Evers’ signature of the measures, which drew praise from Democratic Attorney General Josh Kaul and Republican lawmakers, completes a yearslong struggle to create protocols in the law for processing and retaining the kits, which can provide integral evidence in sexual assault cases.
Evers said the new laws will increase transparency and accountability in the state’s testing process “to help prevent future delays in justice for victims while empowering survivors with resources to track their kits directly.”
Kaul praised the laws, saying they would help to provide justice for survivors and put violent criminals behind bars.
“Wisconsin will be safer because this bill has become law,” Kaul said in a statement.
Republican state Sen. Robert Cowles, who sponsored the bill creating the protocols, said it was designed to “systematically prevent a testing backlog of sexual assault kits from ever happening again.”
Tens of thousands of sexual assault evidence kits in the U.S. have gone untested for a variety of reasons. Sometimes prosecutors decide cases are too weak to pursue or victims refuse to cooperate. Victim advocates have been pushing for years to get the kits tested in hopes of identifying serial offenders.
The new comes more than six years after the state Department of Justice discovered more than 6,000 untested sexual assault kits across the state, some of which were several decades old.
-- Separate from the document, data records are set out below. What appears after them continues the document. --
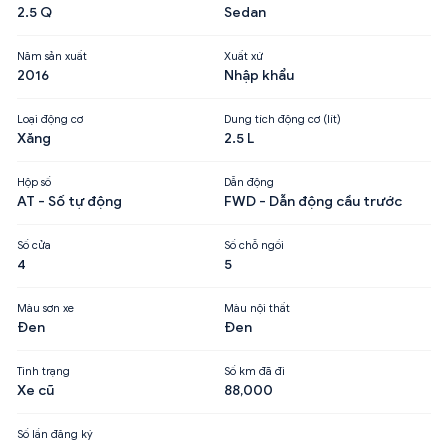
2.5 Q
Sedan
Năm sản xuất
Xuất xứ
2016
Nhập khẩu
Loại động cơ
Dung tích động cơ (lít)
Xăng
2.5 L
Hộp số
Dẫn động
AT - Số tự động
FWD - Dẫn động cầu trước
Số cửa
Số chỗ ngồi
4
5
Màu sơn xe
Màu nội thất
Đen
Đen
Tình trạng
Số km đã đi
Xe cũ
88,000
Số lần đăng ký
Kaul’s predecessor, Republican Brad Schimel, started testing about 4,500 Wisconsin kits in 2017, work that was completed in 2019.
There have been 20 prosecutions against 19 offenders resulting from the testing of backlogged kits, including six convictions and 10 pending cases, the Department of Justice said.
The new laws create deadlines and protocols for the collection of sexual assault evidence and requirements pertaining to how long the kits must be stored at the state crime lab. Health care officials who collect the evidence from a person who wants to report it must notify law enforcement within 24 hours and that agency then has 72 hours to collect the kit and 14 days to get it to the crime lab.
There are different timelines for those who choose not to report to law enforcement. Those kits must be saved at the crime lab for 10 years in case the victim changes their mind about reporting.
The Legislature passed the measures this year after they stalled in the Assembly last session.